- _Task objective_: Filter on the word "Carolina": copy each matching line from the listing below.

- _Data provided_:
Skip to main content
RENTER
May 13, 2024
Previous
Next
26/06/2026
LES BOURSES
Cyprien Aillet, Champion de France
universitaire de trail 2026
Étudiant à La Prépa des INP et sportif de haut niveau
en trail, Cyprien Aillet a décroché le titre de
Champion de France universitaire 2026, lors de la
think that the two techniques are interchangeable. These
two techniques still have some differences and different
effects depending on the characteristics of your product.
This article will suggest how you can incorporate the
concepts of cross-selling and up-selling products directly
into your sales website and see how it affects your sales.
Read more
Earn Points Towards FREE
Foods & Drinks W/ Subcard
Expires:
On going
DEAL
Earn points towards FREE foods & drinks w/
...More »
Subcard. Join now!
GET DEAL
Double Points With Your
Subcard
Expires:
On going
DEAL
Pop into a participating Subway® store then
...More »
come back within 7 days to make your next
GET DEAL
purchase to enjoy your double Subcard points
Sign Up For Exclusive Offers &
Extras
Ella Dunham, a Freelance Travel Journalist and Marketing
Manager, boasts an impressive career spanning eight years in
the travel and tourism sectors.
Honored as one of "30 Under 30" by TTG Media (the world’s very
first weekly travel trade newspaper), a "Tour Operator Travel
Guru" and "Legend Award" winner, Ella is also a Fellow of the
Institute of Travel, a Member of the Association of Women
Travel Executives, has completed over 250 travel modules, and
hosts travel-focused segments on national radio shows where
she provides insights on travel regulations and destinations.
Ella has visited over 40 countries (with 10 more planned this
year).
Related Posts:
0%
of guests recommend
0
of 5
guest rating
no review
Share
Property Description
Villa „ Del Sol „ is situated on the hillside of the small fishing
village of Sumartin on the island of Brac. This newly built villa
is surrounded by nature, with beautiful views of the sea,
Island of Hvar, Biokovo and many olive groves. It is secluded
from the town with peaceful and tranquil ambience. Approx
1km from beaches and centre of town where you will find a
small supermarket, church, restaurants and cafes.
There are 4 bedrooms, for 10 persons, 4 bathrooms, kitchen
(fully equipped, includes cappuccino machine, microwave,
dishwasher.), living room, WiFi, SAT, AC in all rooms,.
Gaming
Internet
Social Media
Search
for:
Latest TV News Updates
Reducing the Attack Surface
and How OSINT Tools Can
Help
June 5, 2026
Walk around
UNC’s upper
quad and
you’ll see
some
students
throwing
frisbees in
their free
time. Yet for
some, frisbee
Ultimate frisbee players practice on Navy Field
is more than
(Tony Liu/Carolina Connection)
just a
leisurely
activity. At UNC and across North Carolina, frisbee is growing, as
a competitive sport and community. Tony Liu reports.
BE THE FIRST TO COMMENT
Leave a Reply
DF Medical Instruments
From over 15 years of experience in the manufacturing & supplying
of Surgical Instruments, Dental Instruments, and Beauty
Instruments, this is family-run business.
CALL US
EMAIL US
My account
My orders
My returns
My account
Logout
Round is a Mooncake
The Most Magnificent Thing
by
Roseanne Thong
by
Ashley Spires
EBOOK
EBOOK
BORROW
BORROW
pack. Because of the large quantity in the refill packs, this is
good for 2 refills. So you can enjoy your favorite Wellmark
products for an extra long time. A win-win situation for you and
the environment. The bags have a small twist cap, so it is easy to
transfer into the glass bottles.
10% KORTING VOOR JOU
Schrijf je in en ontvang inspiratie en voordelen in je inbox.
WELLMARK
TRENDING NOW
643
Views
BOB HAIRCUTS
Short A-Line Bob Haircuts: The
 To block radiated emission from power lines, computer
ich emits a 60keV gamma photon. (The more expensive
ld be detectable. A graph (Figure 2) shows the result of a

- _Output for this exercise_:
(Tony Liu/Carolina Connection)
activity. At UNC and across North Carolina, frisbee is growing, as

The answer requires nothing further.